■ **What you are asked to do**:
Below are some records; repeat them all exactly, minus the pictures.

■ **Data listing**:

Segment Open

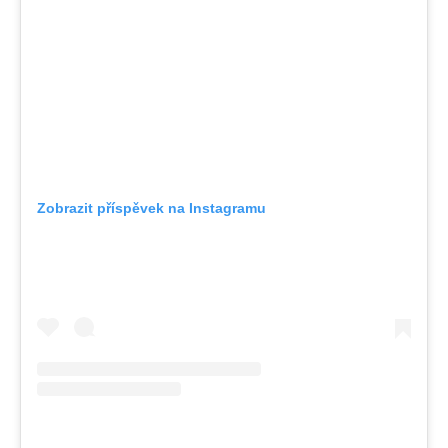
Zobrazit příspěvek na Instagramu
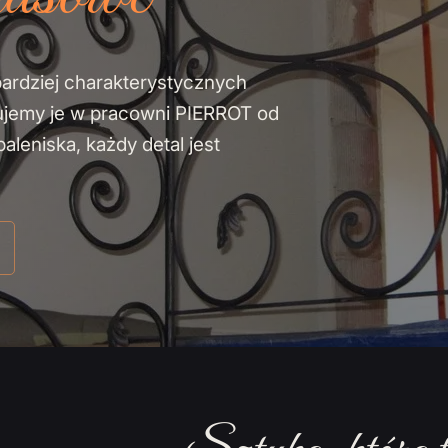
bardziej charakterystycznych
ujemy je w pracowni PIERROT od
leniska, każdy detal jest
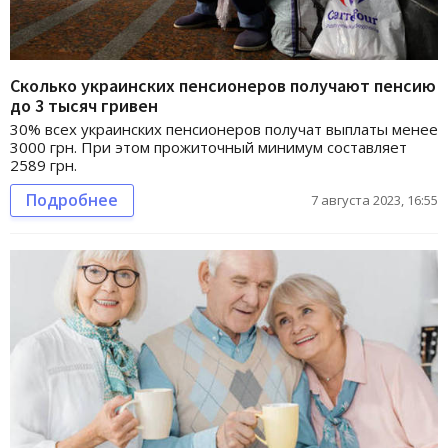
Сколько украинских пенсионеров получают пенсию
до 3 тысяч гривен
30% всех украинских пенсионеров получат выплаты менее
3000 грн. При этом прожиточный минимум составляет
2589 грн.
Подробнее
7 августа 2023, 16:55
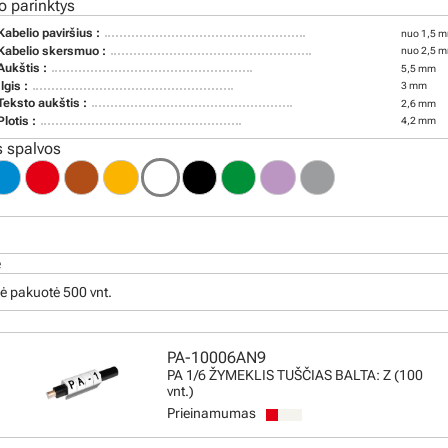
o parinktys
Kabelio paviršius :
nuo 1,5 m
Kabelio skersmuo :
nuo 2,5 m
Aukštis :
5,5 mm
Ilgis :
3 mm
Teksto aukštis :
2,6 mm
Plotis :
4,2 mm
 spalvos
ė
ė pakuotė 500 vnt.
PA-10006AN9
PA 1/6 ŽYMEKLIS TUŠČIAS BALTA: Z (100
vnt.)
Prieinamumas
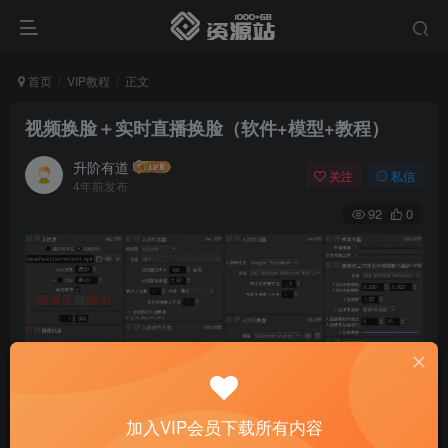
首页
VIP教程
正文
视频换脸＋实时直播换脸（软件+模型+教程）
升阶有道
关注
私信
4年前发布
92
0
加入VIP会员下载所有内容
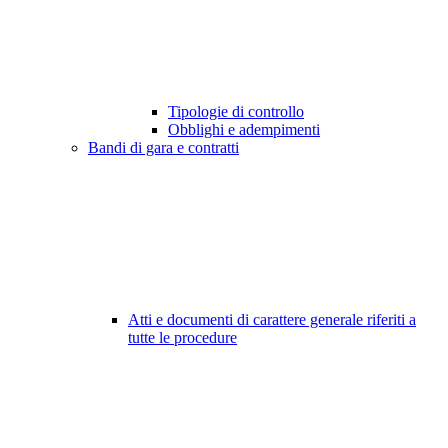
Tipologie di controllo
Obblighi e adempimenti
Bandi di gara e contratti
Atti e documenti di carattere generale riferiti a
tutte le procedure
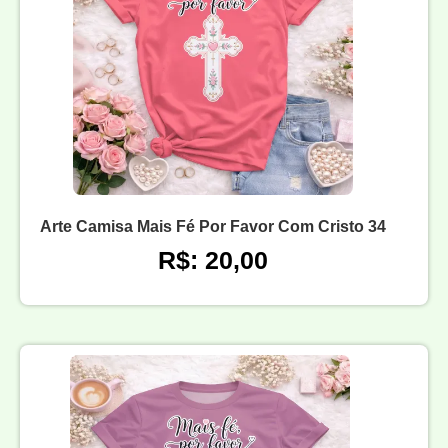
Arte Camisa Mais Fé Por Favor Com Cristo 34
R$: 20,00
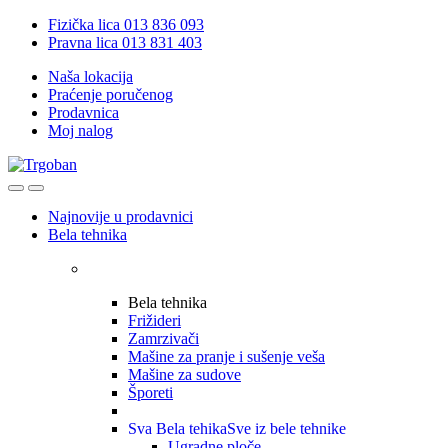
Skip
Skip
Fizička lica 013 836 093
to
to
Pravna lica 013 831 403
navigation
content
Naša lokacija
Praćenje poručenog
Prodavnica
Moj nalog
Open
Close
Najnovije u prodavnici
Bela tehnika
Bela tehnika
Frižideri
Zamrzivači
Mašine za pranje i sušenje veša
Mašine za sudove
Šporeti
Sva Bela tehika
Sve iz bele tehnike
Ugradne ploče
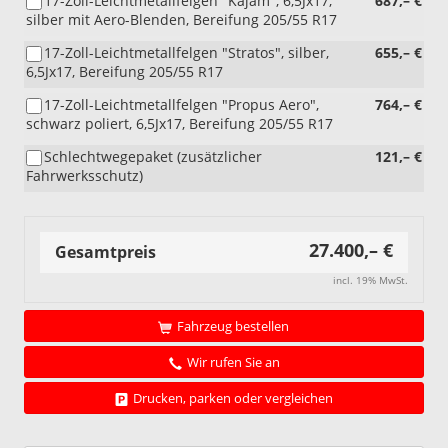
17-Zoll-Leichtmetallfelgen "Kajam", 6,5Jx17,
687,– €
silber mit Aero-Blenden, Bereifung 205/55 R17
17-Zoll-Leichtmetallfelgen "Stratos", silber,
655,– €
6,5Jx17, Bereifung 205/55 R17
17-Zoll-Leichtmetallfelgen "Propus Aero",
764,– €
schwarz poliert, 6,5Jx17, Bereifung 205/55 R17
Schlechtwegepaket (zusätzlicher
121,– €
Fahrwerksschutz)
27.400,– €
Gesamtpreis
incl. 19% MwSt.
Fahrzeug bestellen
Wir rufen Sie an
Drucken, parken oder vergleichen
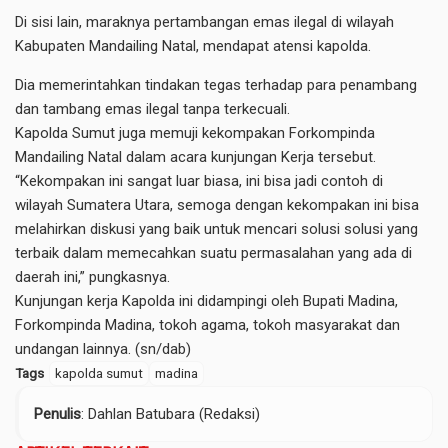
Di sisi lain, maraknya pertambangan emas ilegal di wilayah
Kabupaten Mandailing Natal, mendapat atensi kapolda.
Dia memerintahkan tindakan tegas terhadap para penambang
dan tambang emas ilegal tanpa terkecuali.
Kapolda Sumut juga memuji kekompakan Forkompinda
Mandailing Natal dalam acara kunjungan Kerja tersebut.
“Kekompakan ini sangat luar biasa, ini bisa jadi contoh di
wilayah Sumatera Utara, semoga dengan kekompakan ini bisa
melahirkan diskusi yang baik untuk mencari solusi solusi yang
terbaik dalam memecahkan suatu permasalahan yang ada di
daerah ini,” pungkasnya.
Kunjungan kerja Kapolda ini didampingi oleh Bupati Madina,
Forkompinda Madina, tokoh agama, tokoh masyarakat dan
undangan lainnya. (sn/dab)
Tags
kapolda sumut
madina
Penulis
: Dahlan Batubara (Redaksi)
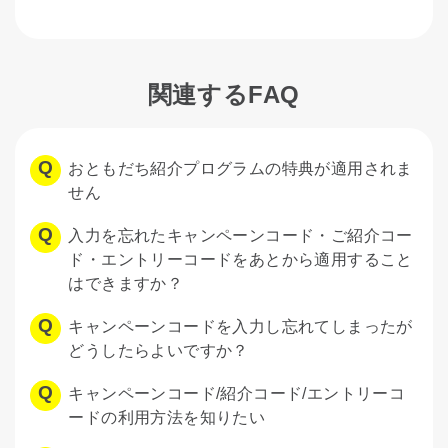
関連するFAQ
おともだち紹介プログラムの特典が適用されま
せん
入力を忘れたキャンペーンコード・ご紹介コー
ド・エントリーコードをあとから適用すること
はできますか？
キャンペーンコードを入力し忘れてしまったが
どうしたらよいですか？
キャンペーンコード/紹介コード/エントリーコ
ードの利用方法を知りたい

Segment Closed

■ **Answer section**:
Zobrazit příspěvek na Instagramu
bardziej charakterystycznych
ujemy je w pracowni PIERROT od
leniska, każdy detal jest
Сколько украинских пенсионеров получают пенсию
до 3 тысяч гривен
30% всех украинских пенсионеров получат выплаты менее
3000 грн. При этом прожиточный минимум составляет
2589 грн.
Подробнее
7 августа 2023, 16:55
o parinktys
Kabelio paviršius :
nuo 1,5 m
Kabelio skersmuo :
nuo 2,5 m
Aukštis :
5,5 mm
Ilgis :
3 mm
Teksto aukštis :
2,6 mm
Plotis :
4,2 mm
 spalvos
ė
ė pakuotė 500 vnt.
PA-10006AN9
PA 1/6 ŽYMEKLIS TUŠČIAS BALTA: Z (100
vnt.)
Prieinamumas
首页
VIP教程
正文
视频换脸＋实时直播换脸（软件+模型+教程）
升阶有道
关注
私信
4年前发布
92
0
加入VIP会员下载所有内容
Tipologie di controllo
Obblighi e adempimenti
Bandi di gara e contratti
Atti e documenti di carattere generale riferiti a
tutte le procedure
Arte Camisa Mais Fé Por Favor Com Cristo 34
R$: 20,00
Skip
Skip
Fizička lica 013 836 093
to
to
Pravna lica 013 831 403
navigation
content
Naša lokacija
Praćenje poručenog
Prodavnica
Moj nalog
Open
Close
Najnovije u prodavnici
Bela tehnika
Bela tehnika
Frižideri
Zamrzivači
Mašine za pranje i sušenje veša
Mašine za sudove
Šporeti
Sva Bela tehika
Sve iz bele tehnike
Ugradne ploče
17-Zoll-Leichtmetallfelgen "Kajam", 6,5Jx17,
687,– €
silber mit Aero-Blenden, Bereifung 205/55 R17
17-Zoll-Leichtmetallfelgen "Stratos", silber,
655,– €
6,5Jx17, Bereifung 205/55 R17
17-Zoll-Leichtmetallfelgen "Propus Aero",
764,– €
schwarz poliert, 6,5Jx17, Bereifung 205/55 R17
Schlechtwegepaket (zusätzlicher
121,– €
Fahrwerksschutz)
27.400,– €
Gesamtpreis
incl. 19% MwSt.
Fahrzeug bestellen
Wir rufen Sie an
Drucken, parken oder vergleichen
Di sisi lain, maraknya pertambangan emas ilegal di wilayah
Kabupaten Mandailing Natal, mendapat atensi kapolda.
Dia memerintahkan tindakan tegas terhadap para penambang
dan tambang emas ilegal tanpa terkecuali.
Kapolda Sumut juga memuji kekompakan Forkompinda
Mandailing Natal dalam acara kunjungan Kerja tersebut.
“Kekompakan ini sangat luar biasa, ini bisa jadi contoh di
wilayah Sumatera Utara, semoga dengan kekompakan ini bisa
melahirkan diskusi yang baik untuk mencari solusi solusi yang
terbaik dalam memecahkan suatu permasalahan yang ada di
daerah ini,” pungkasnya.
Kunjungan kerja Kapolda ini didampingi oleh Bupati Madina,
Forkompinda Madina, tokoh agama, tokoh masyarakat dan
undangan lainnya. (sn/dab)
Tags
kapolda sumut
madina
Penulis
: Dahlan Batubara (Redaksi)
関連するFAQ
おともだち紹介プログラムの特典が適用されま
せん
入力を忘れたキャンペーンコード・ご紹介コー
ド・エントリーコードをあとから適用すること
はできますか？
キャンペーンコードを入力し忘れてしまったが
どうしたらよいですか？
キャンペーンコード/紹介コード/エントリーコ
ードの利用方法を知りたい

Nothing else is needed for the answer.